■ DIRECTIONS FOR THIS TASK ■
From the Star Trek fan post below, transcribe the stretch that opens with the words containing "Bc Uhura is" and closes with "dust storms/ blizzards.".

■ SOURCE EXCERPT ■
START

The level of drip Vulcans have is already illogical, idk I just think that most Vulcans who go offworld are taught to censor their cultural aspects in order to be less 'offensive' (appeal to space racists) but that the majority of regular ass Vuclans continue to practice their culture as their Surak given right.
Bc Uhura is my bbg and she's in all my tos fic (duh) I've also made some preliminarily language stuff (no dictionaries or anything) on potential communication things for the different regions depending on their available resources. e.g sign languages that require touching another person for dust storms/ blizzards.
'Cause of my physically disabled ass is in control here I've also been looking at how a semi-utopia view of accessible architecture could work while also tryna balance out the whole logical eugenics thing, too many cool sci-fi settings have like massive stairs and I'm like. :/ rlly.
When I do my ds9 fic stuff once the tos brainrot has abated I'll probably do a similar thing for Cardassians and Ferengi and Trill and all the other cool little critters.
I just think that Star Trek does WAYYYY to little with the ideas of alien cultures and ends up summeriasing entire planets and believing the same things and generalyl being copies of each other when there is so much diversity? across biomes? let alone galaxies. Semi-related it's like how obvs tos are my blorbos but I really want a new series which is just like "oh yeah this is Mr Brep and she kisses ladies and is also a spy for the Heebie Jeebie goverment and keeps getting into hijinks with her friends who she holds hands with all the time."
most of the time I wish I was normal and liked by my peers but other times, having autism kinda slaps.

END

■ EXTRACTED MATERIAL ■
START

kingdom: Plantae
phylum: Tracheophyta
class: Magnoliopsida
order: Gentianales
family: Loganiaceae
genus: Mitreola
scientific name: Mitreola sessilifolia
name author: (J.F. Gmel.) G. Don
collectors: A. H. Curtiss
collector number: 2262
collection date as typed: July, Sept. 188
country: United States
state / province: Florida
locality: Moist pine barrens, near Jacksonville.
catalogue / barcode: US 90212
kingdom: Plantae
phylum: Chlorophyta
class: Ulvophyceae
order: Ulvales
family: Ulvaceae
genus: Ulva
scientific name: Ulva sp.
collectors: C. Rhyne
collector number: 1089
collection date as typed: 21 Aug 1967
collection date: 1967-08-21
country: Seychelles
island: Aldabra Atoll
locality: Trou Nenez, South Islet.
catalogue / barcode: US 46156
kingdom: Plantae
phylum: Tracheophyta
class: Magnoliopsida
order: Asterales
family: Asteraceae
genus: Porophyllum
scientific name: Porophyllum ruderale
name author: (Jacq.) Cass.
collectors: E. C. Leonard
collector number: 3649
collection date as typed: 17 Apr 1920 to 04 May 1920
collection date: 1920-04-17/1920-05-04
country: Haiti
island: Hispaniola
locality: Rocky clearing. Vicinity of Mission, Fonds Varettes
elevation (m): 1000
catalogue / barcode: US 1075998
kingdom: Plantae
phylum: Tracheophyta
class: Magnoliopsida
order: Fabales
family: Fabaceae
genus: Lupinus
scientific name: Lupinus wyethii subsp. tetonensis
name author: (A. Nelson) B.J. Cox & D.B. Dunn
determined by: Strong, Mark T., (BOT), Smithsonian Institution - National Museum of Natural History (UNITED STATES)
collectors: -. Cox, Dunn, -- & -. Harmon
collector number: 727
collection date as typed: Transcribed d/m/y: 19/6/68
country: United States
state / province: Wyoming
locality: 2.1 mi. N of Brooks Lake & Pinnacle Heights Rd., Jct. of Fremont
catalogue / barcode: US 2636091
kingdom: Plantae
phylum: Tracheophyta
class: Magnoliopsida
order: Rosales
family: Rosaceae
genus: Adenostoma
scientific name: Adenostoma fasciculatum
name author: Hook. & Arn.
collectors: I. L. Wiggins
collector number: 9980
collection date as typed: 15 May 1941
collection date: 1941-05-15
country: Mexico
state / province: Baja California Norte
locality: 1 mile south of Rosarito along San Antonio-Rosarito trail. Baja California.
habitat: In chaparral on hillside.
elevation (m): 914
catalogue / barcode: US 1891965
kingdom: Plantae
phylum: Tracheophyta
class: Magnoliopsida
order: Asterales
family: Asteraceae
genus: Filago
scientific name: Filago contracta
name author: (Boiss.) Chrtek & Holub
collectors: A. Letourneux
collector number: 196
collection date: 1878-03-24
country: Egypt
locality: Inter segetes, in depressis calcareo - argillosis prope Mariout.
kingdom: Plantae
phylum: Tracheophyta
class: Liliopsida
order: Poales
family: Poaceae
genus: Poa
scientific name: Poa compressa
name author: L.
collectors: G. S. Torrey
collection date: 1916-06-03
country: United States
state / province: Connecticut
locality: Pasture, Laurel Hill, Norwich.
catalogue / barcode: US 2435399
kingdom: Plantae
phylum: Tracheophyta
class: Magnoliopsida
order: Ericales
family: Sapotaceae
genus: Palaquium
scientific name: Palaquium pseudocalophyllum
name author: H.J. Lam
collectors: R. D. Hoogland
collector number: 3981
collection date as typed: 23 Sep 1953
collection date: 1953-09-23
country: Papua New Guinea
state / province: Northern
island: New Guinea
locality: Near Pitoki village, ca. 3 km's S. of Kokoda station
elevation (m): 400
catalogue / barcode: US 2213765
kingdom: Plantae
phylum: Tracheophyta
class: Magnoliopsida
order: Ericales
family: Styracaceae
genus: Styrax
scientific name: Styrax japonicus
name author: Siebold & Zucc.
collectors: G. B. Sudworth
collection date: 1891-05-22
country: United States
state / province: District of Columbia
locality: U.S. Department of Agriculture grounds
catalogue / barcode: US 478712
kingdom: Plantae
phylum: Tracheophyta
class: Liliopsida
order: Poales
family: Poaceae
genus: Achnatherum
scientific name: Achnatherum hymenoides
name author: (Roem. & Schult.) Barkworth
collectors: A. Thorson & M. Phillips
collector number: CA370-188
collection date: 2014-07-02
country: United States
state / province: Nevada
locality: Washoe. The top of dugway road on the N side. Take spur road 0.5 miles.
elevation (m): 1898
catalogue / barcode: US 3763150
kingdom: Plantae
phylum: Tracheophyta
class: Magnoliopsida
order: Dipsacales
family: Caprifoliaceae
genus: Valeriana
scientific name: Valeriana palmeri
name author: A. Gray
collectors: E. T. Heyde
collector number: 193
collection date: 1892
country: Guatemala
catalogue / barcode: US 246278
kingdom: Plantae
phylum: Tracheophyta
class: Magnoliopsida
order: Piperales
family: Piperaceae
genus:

END

■ CORRECT RESULT ■
Bc Uhura is my bbg and she's in all my tos fic (duh) I've also made some preliminarily language stuff (no dictionaries or anything) on potential communication things for the different regions depending on their available resources. e.g sign languages that require touching another person for dust storms/ blizzards.